Area: 116,303 square miles
Population: 56,778,000
Population density: 487/sq. mile
Capital: Roma (2,775,000 inhabitants)

Other important cities:

Milano (1,369,000) Firenze (403,000) Messina (231,000)
Napoli (1,067,000) Bari (342,000) Trieste (231,000)
Torino (963,000) Catania (333,000) Padova (215,000)
Palermo (699,000) Venezia (309,000) Cagliari (204,000)
Genova (679,000) Verona (256,000) Brescia (195,000)
Bologna (404,000) Taranto (232,000) Perugia (153,000)

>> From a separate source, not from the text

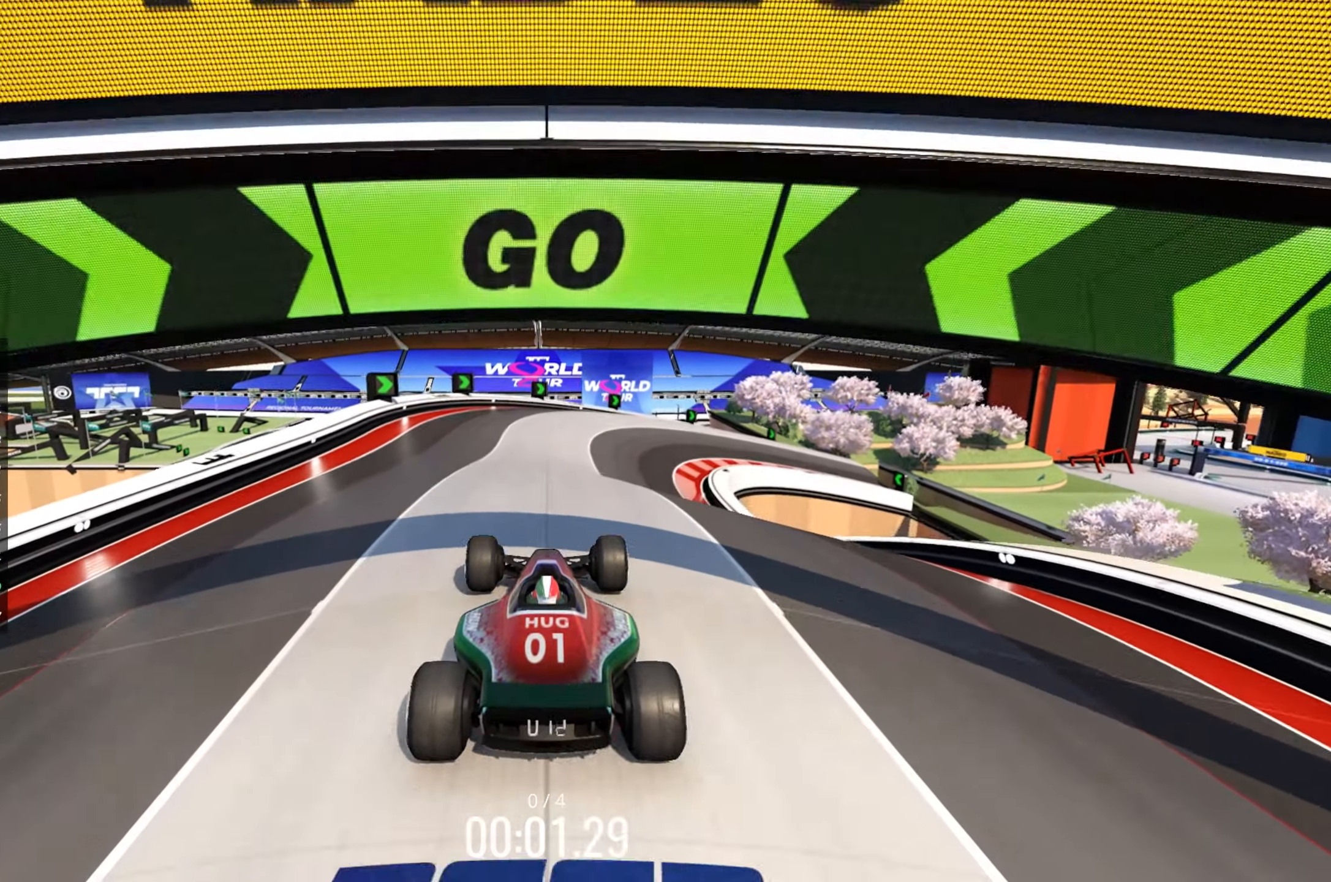
{"keys": ["up"], "events": []}
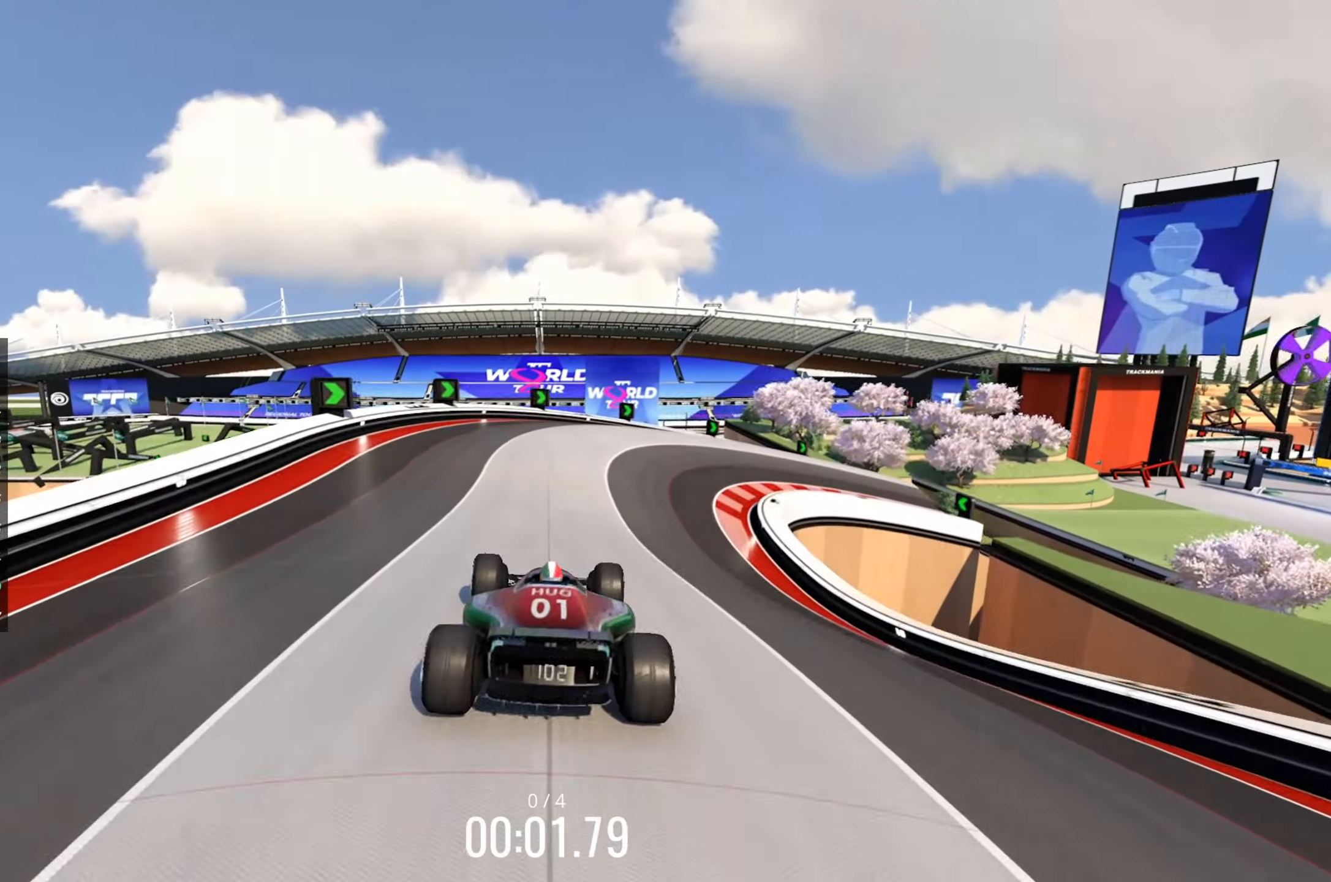
{"keys": ["right", "up"], "events": [[200, "right", "down"], [350, "right", "up"], [450, "right", "down"]]}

Situated in Mediterranean Europe, Italy has land frontiers with France in the north-west, Switzerland and Austria in the north and Slovenia in the north-east. The peninsula is surrounded by the Ligurian Sea, the Sardinian Sea and the Tyrrhenian Sea in the west, the Sicilian Sea and the Ionian Sea in the south and the Adriatic Sea in the east. Italian is the language of the majority of the population but there are minorities speaking German, French, Slovene and Ladino.

Geographical Profile
There is a great deal of variety in the landscape in Italy, although it is characterized predominantly by two mountain chains: the Alps and the Apennines. The former extends over 600 miles from east to west. It consists of great massifs in the western sector, with peaks rising to over 14,000 feet, including Monte Bianco (Mont Blanc), Monte Rosa and Cervino (the Matterhorn). The the chain is lower in the eastern sector, although the mountains, the Dolomites, are still of extraordinary beauty.

At the foot of the Alpine arc stretches the vast Po Valley plain, cut down the middle by the course of the river Po, the longest in Italy (390 miles), which has its source in the Pian de Re (Monviso) and flows into the Adriatic through a magnificent delta. The Alpine foothills are characterized by large lakes: Lake Maggiore and the lakes of Como, Iseo and Garda. The Apennines form the backbone of the peninsula, stretching in a wide arc concave to the Tyrrhenian Sea. The Corno Grande (Gran Sasso d'Italia) is the highest peak. A large part of central Italy is characterized by a green hilly landscape, through which the rivers Arno and Tevere (Tiber) run. The southern section of the chain pushes out to the east forming the Gargano promontory and, sloping down further south, the Salentine peninsula. It then proceeds to the west with the Calabrian and Peloritano massif stretching across the Strait of Messina into Sicilia. The principal islands are Sicilia, rising up to the great volcanic cone of Etna (10,860 feet) and Sardegna. The main archipelagos are the Tremiti Islands in the Adriatic Sea, the Tuscan Archipelago, the Pontine Islands, the Aeolian Islands and the Egadi Islands in the Tyrrhenian Sea off the coast of Sicilia.